The presence of Middle Eastern females in athletics is increasingly recognized. In its latest market expansion, Nike announced the Nike Pro Hijab, a new sportswear product geared toward female Muslim athletes. The hijab will be released next spring, according to Vogue Arabia.
The Pro Hijab is made of thin material, and has tiny holes to make it breathable for the athletes’ active lifestyles, CNN reported.
Students at John Brown University responded to Nike’s Pro Hijab. Taylor Genser, sophomore elementary education major, said she was excited to hear that Nike is going to be more inclusive in their products.
“I think that to have a company that is so in the public eye doing something to promote equality – it’s just really encouraging to see that,” Genser said. “I think it’s cool [because Nike is] a brand that a lot of athletic people take pride in. Now people can have head coverings that have the Nike logo on them. They can take pride in owning that, and it’s not just something that they have to have.”
Zahra Lari, the first international figure skater from the United Arab Emirates announced on instagram that she is “super excited” to be part of the Nike Pro Hijab campaign.
“People may think or tell you that you can’t do certain things, but I’m going to show them you absolutely can. I am covered, I am Muslim, I am from a desert country, and I’m doing a winter sport,” Lari said, according to Vogue Arabia.
Nike+ Run Club Coach Manal Rostom spoke to Vogue Arabia about the barrier-breaking implications of the Nike Pro Hijab.
“There are a lot of…women and girls who are breaking barriers. For me growing up, though, I never had these women to look up to. I had to break these barriers for myself,” Rostom said, according to Vogue Arabia.

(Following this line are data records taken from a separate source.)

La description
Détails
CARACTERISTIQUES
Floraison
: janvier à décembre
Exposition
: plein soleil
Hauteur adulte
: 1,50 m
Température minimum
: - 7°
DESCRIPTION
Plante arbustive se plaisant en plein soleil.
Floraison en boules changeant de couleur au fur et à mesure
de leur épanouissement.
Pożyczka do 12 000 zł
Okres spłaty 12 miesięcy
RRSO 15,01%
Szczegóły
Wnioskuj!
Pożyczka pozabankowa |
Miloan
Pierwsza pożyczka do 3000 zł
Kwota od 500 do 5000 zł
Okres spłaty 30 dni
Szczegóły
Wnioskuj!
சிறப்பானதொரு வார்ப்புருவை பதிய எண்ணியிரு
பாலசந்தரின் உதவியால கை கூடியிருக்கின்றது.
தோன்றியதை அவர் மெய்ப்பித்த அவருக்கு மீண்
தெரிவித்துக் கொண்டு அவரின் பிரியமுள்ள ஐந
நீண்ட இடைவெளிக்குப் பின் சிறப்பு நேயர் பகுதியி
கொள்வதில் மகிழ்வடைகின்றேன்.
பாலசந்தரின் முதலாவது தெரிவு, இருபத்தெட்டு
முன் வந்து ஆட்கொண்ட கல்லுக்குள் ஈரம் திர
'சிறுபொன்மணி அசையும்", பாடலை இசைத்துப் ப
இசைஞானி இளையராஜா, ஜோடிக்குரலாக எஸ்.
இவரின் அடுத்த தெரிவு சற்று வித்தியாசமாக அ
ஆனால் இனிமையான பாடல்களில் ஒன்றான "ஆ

Colleen Dyer, junior history major, said she is somewhat neutral on the issue, but that she does see how encouraging it is.
“I don’t have a problem with it, but I’m not like, ‘wow, bless!’,”Dryer said.
Dryer continued by stating “I agree that for [muslim women] to have an opportunity to participate in activities they couldn’t previously be a part of because of their religion is encouraging,” Dyer said.
Elizabeth Jones, sophomore music major, agreed that Nike’s inclusion is encouraging, but said she had other concerns.
“I think it’s great, but there are other Muslim owned and operated companies that have been producing these for a few years,” Jones said. “While it’s great that it’s being done by such a big company, it would be better to support the small businesses.”
Lari left Vogue Arabia with a final statement regarding what the release of the Nike Pro Hijab means to women like her.
“People should know that Emirati athletes are strong,” Lari told Vogue Arabia. “We’re confident women who know what we want to do, and we work very hard to accomplish what needs to be accomplished.”